The CTL019 therapy, formerly called CART19, represents a new approach in cancer treatment. T cells are the workhorses of the immune system, recognizing and attacking invading disease cells. However, cancer cells fly under the radar of immune surveillance, evading detection by T cells. CAR T cells (chimeric antigen receptor T cells) are engineered to specifically target B cells, which become cancerous in certain leukemias, such as ALL and CLL, as well as types of lymphoma, another cancer of the immune cells.
CD19 is a protein found only on the surface of B cells. By creating an antibody that recognizes CD19, and physically connecting that antibody to T cells, the researchers have created a guided missile that locks in on and kills B cells, thereby attacking B-cell leukemia.
In using the CTL019 treatment in his pediatric patient, Grupp found that the very activity that destroyed leukemia cells also stimulated a highly activated immune response called a cytokine release syndrome. The child became very ill and had to be admitted to the intensive care unit.
Grupp and his team decided to counteract these toxic side effects by using 2 immunomodulating drugs that blunted the overactive immune response and rapidly relieved the child's treatment-related symptoms. These results were effective enough that this approach is now being successfully incorporated into CTL019 treatments for adults as well.
The immunomodulating drugs did not interfere with the CTL019 therapy's anti-leukemia benefits, which have persisted 6 months after the infusion of cell therapy. This persistence is essential, because the engineered T cells remain in the patient's body to protect against a recurrence of the cancer.

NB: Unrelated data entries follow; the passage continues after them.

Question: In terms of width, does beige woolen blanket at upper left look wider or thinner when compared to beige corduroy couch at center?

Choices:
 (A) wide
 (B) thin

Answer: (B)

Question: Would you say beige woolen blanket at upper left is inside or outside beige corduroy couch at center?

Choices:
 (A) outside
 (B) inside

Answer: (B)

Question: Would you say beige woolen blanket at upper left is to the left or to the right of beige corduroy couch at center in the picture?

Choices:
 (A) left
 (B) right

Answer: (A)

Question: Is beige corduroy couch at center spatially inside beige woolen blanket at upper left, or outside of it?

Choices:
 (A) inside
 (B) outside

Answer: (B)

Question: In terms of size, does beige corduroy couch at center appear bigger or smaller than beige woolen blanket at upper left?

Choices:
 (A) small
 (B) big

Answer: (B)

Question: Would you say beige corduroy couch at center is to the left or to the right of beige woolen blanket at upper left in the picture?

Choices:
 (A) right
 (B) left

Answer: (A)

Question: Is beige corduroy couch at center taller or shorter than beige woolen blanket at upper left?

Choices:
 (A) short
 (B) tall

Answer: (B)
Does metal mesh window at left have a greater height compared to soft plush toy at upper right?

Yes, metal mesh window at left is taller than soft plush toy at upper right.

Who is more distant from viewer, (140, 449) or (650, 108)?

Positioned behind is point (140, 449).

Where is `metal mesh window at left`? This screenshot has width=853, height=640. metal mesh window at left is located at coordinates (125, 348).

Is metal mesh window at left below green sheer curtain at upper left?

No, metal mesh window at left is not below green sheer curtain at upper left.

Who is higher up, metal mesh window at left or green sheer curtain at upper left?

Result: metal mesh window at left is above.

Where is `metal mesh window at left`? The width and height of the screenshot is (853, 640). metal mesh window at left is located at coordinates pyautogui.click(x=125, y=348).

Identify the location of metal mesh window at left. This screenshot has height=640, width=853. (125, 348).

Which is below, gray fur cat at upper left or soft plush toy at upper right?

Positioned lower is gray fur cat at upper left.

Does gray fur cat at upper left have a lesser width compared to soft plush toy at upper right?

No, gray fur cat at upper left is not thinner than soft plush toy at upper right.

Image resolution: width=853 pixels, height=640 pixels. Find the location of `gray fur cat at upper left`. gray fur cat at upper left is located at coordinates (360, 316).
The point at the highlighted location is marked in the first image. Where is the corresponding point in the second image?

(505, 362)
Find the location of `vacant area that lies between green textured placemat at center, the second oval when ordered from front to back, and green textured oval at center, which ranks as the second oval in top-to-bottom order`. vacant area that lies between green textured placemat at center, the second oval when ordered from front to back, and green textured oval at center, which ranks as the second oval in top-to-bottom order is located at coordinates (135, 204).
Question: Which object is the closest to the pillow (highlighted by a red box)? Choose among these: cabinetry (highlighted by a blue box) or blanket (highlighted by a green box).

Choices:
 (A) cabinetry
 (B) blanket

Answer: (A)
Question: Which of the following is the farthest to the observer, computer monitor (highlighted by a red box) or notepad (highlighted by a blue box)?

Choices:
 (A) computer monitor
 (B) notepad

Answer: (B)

These engineered T cells have proven to be active in B cell leukemia in adults, said Grupp. We are excited to see that the CTL019 approach may be effective in untreatable cases of pediatric ALL as well. Our hope is that these results will lead to widely available treatments for high-risk B cell leukemia and lymphoma, and perhaps other cancers in the future.

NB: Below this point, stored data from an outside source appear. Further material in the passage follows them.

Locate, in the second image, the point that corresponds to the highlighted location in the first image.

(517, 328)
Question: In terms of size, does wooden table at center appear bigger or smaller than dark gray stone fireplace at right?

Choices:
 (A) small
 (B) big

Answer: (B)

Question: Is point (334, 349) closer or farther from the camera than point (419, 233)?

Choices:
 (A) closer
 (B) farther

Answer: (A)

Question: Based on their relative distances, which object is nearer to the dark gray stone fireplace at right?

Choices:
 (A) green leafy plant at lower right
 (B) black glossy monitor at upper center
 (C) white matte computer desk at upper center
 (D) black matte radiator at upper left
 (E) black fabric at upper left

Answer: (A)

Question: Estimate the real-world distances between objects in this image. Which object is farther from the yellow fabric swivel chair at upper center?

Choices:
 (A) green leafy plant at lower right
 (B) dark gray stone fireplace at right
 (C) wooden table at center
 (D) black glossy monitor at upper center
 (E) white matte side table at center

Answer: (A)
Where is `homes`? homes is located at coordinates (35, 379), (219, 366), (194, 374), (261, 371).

This type of pioneering research addresses the importance of timing when considering experimental therapies for relapsed patients, added Susan R. Rheingold, M.D., one of the leaders in the Children's Hospital program for children with relapsed leukemia. To ensure newly relapsed patients with refractory leukemia meet criteria for options like CTL019, we must begin exploring these innovative approaches earlier than ever before. Having the conversation with families earlier provides them more treatment options to offer the best possible outcome.